"Haga patria, mate un cura".

"Haga patria, mate un cura", era el slogan extendido en El Salvador, y en buena parte de América Latina, en los años más duros de la aplicación de la Política de Seguridad Americana, implementada por las administraciones estadounidenses de los años 70, 80 y 90, principalmente. Eran los años del mayor compromiso que la Iglesia hay tenido jamás con los compromisos de los pobres y contra las causas de las injusticias y la barbarie. La burguesía autóctona, ayudada por la inteligencia estadounidense y por la formación de la Escuela de las Américas, llevaron a cabo un plan de exterminio de los pueblos y sus líderes en toda América Latina con la excusa de la lucha contra la insurgencia y el comunismo. Aquellos pueblos, de profunda raigambre cristiana y fe tradicional, habían llegado a la conclusión de que sus situación no se debía a ninguna fatalidad histórica, mucho menos a un deseo divino. Antes bien, el Dios en que creían les prometía una felicidad aquí y ahora que ponía en cuestión las circunstancias en que vivían. La Iglesia, acompañando a estos pueblos, les dio las herramientas para entender su situación y se comprometió por completo. Por eso, la Iglesia católica dejó de representar el orden burgués y empezó a ser vista como peligrosa para los intereses del capitalismo internacional. El Informe Rockefeller así lo expresaba con absoluta claridad: "la Iglesia católica ya no es aliada de Estados Unidos" y por tanto hay que considerarla como un enemigo. Y así fue.

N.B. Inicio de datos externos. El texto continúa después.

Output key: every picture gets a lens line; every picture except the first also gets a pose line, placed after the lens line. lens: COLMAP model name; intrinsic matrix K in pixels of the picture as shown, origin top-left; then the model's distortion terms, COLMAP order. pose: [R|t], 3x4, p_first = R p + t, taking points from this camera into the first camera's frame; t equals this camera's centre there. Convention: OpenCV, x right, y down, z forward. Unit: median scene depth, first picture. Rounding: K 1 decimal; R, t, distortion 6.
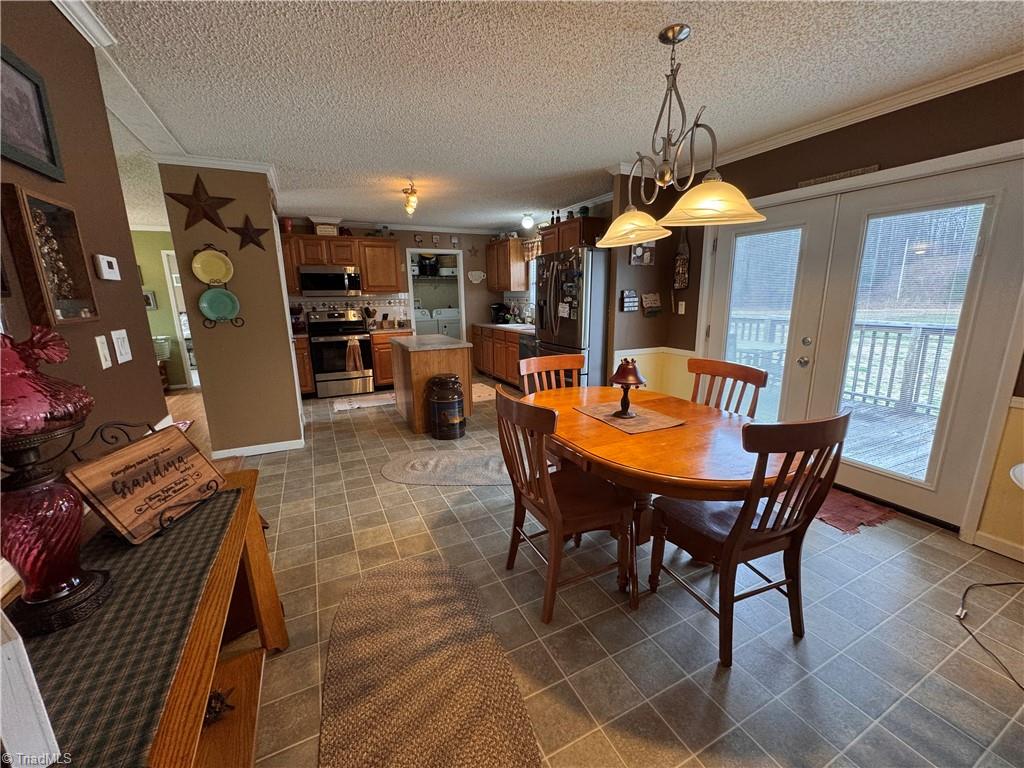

Mientras Reagan ponía en marcha su plan para enviar más de 8.000 misioneros de sectas evangélicas americanas cargados con dólares para robar feligresía a la Ilgesia, los escuadrones de la muerte secuestraban, torturaban y mataban a los catequistas, responsables de pastoral y sacerdotes católicos. La persecución fue muy dura y no se salvó ningún estamento eclesial, ni los religiosos, ni los obispos, nadie estuvo exento. En las comunidades rurales católicas se consideraba subversivo poseer y leer la Biblia. Para no ser asesinados, la Biblia la enterraban en el suelo de las casas. Pero aquella lectura en un contexto de persecución dio a la Biblia la fuerza que había perdido en siglos de lectura pueril y descomprometida. La Palabra de Dios se hizo, de nuevo, pueblo, y acampó entre nosotros. Muchos fuimos los que abrazamos la fe gracias a aquellos mártires, la mayoría de ellos anónimos, capaces de morir por su fe, aunque desde algunos sectores de la Iglesia les acusaran de comunistas y traidores y casi justificaran los asesinatos cometidos contra ellos.

La oficialidad de la Iglesia católica dejó de la mano de Dios a aquella Iglesia perseguida y masacrada, pero el pueblo aguantó en su carne los padecimientos como continuación de los de Cristo y aquella sangre derramada sembró la historia de América y de nuestra Iglesia para el florecimiento que estamos viviendo hoy con el papa Francisco. Francisco es la respuesta de Dios a las plegarias de aquellos mártires, de aquel pueblo torturado hasta quedar sin figura humana. Algunos, desde la jerarquía, jalearon a los asesinos, otros, con sus silencios y desplantes, los ampararon. Hoy, tras 25 años del martirio de los jesuítas de la UCA, y más de 30 de Monseñor Romero, vemos que la Iglesia empieza a ser la Iglesia vivida y predicada con la sangre del martirio, la Iglesia de los pobres. Volverá a ser perseguida, volverá a ser martirizada, porque el compromiso con los pobres y contra la riqueza que esclaviza ponen en movimiento las fuerzas demoníacas que habitan el sistema social imperante para defender sus intereses.

La gloria de aquellos mártires, su ejemplo, especialmente su ejemplo, es el que nos permite hoy vivir esta esperanza eclesial que nos compromete con los cambios radicales que nuestro mundo requiere. Por fidelidad y por agradecimiento, seguiremos comprometidos con los pobres y contra la causa de la injusticia.